Task to complete >> Only lines with the string "primitives" should be returned from the data below.

Supplied data >>
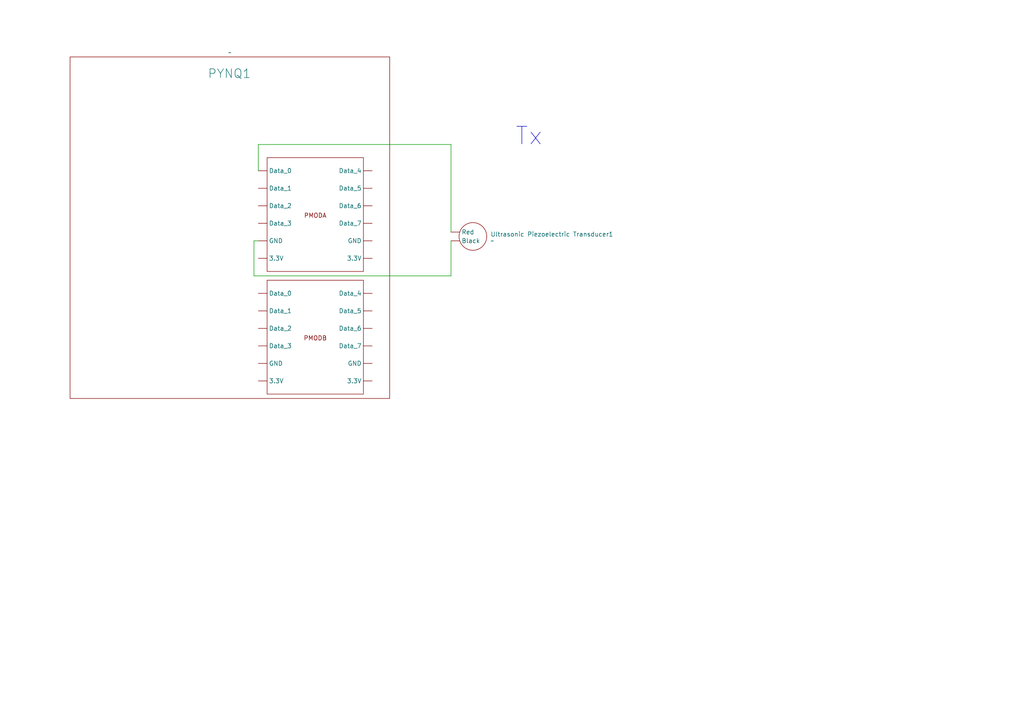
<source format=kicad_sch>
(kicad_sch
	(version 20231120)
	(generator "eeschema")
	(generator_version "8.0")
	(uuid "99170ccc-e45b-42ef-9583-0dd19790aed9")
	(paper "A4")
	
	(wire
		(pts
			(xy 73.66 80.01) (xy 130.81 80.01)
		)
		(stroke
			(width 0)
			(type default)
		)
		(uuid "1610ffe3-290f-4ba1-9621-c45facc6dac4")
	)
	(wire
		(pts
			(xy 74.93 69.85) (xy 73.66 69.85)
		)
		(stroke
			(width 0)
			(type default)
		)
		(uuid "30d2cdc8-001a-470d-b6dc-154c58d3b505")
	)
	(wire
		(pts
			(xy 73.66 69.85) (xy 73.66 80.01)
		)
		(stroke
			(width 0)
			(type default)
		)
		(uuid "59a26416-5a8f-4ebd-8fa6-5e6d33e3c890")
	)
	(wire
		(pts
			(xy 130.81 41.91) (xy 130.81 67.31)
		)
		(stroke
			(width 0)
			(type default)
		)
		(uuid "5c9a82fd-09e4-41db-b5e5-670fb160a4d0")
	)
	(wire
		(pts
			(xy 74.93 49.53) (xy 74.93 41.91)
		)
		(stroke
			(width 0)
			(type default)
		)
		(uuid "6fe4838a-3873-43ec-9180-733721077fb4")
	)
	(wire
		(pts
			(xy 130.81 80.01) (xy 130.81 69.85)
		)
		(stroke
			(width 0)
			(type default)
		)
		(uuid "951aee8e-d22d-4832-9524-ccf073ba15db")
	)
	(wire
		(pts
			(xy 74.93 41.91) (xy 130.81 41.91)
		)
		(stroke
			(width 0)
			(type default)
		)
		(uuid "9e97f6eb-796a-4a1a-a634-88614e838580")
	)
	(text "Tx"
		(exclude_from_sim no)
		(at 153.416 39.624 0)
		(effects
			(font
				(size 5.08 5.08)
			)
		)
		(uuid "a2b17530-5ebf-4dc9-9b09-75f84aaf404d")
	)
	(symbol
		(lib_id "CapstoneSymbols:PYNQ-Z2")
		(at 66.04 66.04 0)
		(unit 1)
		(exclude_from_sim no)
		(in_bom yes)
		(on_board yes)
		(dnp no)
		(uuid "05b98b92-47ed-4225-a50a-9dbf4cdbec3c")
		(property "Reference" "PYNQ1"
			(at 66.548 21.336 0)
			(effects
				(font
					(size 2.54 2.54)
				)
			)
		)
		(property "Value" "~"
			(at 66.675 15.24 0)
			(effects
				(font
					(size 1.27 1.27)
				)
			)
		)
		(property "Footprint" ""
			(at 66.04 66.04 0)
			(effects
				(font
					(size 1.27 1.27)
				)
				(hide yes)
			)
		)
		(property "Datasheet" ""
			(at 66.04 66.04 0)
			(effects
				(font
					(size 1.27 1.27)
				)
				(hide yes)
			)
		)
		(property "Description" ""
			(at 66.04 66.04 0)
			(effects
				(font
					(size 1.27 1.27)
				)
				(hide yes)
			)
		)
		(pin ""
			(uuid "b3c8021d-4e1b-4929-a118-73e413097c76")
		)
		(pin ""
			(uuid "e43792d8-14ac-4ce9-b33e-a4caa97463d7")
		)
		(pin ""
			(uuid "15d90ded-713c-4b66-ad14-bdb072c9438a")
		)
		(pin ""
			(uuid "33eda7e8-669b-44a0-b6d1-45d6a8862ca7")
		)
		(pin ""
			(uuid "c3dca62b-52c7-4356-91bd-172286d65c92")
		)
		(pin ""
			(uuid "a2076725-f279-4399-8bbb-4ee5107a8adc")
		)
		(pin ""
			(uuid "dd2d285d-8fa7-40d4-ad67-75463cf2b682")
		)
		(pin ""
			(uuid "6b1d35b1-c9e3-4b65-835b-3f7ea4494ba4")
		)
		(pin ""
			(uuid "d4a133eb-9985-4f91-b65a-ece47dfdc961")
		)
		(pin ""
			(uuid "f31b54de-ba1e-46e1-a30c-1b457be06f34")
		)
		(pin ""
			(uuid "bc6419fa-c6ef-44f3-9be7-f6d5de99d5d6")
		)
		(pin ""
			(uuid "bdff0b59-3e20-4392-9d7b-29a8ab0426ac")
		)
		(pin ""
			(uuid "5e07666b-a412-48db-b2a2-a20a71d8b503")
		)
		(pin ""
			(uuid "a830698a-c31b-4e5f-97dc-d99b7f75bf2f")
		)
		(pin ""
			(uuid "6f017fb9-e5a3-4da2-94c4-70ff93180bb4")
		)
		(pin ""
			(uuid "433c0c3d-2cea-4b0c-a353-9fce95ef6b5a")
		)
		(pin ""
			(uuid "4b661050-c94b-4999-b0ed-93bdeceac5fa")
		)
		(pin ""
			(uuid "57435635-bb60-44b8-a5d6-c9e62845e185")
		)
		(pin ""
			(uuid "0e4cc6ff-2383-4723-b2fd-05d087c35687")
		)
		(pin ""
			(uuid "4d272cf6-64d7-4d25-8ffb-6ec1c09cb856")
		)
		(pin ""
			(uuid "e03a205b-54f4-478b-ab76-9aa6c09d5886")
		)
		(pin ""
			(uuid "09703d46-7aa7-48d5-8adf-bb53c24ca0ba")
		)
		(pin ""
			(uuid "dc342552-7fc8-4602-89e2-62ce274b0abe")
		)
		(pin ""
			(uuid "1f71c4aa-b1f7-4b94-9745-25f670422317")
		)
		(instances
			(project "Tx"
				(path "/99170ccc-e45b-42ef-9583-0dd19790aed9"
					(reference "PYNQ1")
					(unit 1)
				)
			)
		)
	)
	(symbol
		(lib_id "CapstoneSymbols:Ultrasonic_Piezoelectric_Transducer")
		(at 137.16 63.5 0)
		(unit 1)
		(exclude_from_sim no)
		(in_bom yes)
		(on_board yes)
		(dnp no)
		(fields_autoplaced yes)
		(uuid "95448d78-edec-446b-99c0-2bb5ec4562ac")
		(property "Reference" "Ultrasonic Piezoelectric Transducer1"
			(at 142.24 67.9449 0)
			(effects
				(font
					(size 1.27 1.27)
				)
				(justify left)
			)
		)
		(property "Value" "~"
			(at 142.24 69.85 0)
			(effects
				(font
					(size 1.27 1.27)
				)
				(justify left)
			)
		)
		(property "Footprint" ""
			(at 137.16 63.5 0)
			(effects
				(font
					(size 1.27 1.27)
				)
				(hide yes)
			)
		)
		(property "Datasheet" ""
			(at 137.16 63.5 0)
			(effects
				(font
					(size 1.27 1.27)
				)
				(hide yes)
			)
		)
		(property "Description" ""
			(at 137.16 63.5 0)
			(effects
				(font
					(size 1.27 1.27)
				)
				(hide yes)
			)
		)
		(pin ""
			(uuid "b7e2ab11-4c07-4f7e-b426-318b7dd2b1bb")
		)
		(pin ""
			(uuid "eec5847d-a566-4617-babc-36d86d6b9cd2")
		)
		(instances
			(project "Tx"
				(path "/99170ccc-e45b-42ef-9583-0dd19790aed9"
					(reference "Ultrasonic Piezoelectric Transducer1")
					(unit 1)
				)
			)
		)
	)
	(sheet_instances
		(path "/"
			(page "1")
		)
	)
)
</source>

---

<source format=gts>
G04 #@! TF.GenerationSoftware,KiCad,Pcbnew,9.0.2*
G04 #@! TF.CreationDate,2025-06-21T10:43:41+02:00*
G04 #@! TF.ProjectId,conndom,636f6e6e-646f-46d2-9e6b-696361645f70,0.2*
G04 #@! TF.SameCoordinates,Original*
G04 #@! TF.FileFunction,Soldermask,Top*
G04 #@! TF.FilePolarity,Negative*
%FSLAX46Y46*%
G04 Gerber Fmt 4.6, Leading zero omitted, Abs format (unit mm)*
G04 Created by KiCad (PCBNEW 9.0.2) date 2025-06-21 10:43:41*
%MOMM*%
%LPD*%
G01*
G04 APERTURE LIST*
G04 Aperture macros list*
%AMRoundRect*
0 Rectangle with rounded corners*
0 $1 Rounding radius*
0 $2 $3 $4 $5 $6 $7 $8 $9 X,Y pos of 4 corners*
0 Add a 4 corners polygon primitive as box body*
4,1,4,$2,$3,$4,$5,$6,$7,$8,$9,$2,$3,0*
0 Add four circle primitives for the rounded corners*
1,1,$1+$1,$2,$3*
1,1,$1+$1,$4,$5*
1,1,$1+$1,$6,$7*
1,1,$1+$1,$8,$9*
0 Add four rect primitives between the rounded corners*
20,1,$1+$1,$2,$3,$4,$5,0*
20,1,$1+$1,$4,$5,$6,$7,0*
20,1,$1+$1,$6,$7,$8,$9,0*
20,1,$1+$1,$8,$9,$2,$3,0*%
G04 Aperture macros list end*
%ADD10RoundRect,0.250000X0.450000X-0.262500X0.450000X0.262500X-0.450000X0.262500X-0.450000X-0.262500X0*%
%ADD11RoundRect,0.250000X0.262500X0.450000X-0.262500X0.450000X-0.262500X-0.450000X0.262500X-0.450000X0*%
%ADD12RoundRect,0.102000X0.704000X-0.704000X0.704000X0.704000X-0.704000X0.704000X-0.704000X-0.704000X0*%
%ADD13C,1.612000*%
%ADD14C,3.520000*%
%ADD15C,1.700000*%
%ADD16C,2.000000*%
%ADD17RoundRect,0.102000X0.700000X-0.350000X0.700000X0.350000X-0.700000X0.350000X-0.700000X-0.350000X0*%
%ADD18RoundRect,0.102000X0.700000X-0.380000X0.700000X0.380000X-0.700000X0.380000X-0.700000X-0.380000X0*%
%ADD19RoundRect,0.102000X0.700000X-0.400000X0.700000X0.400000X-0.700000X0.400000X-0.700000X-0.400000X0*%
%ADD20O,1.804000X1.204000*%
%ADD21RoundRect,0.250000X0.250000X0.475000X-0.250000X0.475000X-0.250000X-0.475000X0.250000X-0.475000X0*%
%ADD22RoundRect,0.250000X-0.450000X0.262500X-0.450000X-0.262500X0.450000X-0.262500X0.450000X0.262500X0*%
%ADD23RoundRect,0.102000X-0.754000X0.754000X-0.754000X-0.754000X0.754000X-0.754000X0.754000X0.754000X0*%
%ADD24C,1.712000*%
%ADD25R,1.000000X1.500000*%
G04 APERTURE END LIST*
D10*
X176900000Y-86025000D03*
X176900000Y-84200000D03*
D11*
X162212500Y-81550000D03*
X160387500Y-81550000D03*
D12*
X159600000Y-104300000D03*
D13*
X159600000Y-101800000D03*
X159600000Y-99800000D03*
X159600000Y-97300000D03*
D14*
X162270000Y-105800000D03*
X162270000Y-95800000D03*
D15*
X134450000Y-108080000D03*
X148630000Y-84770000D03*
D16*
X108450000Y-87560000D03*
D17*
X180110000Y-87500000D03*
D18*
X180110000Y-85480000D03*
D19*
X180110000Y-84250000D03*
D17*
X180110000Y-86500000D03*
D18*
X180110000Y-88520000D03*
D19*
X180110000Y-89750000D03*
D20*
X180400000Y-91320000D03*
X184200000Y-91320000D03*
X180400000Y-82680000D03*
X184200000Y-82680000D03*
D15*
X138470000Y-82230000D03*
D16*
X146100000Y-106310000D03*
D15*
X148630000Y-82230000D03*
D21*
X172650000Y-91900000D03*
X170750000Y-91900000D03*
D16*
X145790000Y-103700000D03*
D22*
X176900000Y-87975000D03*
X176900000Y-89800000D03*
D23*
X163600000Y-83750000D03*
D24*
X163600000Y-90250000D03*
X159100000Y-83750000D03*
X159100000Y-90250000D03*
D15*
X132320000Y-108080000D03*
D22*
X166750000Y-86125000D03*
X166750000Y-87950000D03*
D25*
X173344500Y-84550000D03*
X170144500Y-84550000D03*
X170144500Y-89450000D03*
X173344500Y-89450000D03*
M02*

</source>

Exercise solution >>
0 Add four circle primitives for the rounded corners*
0 Add four rect primitives between the rounded corners*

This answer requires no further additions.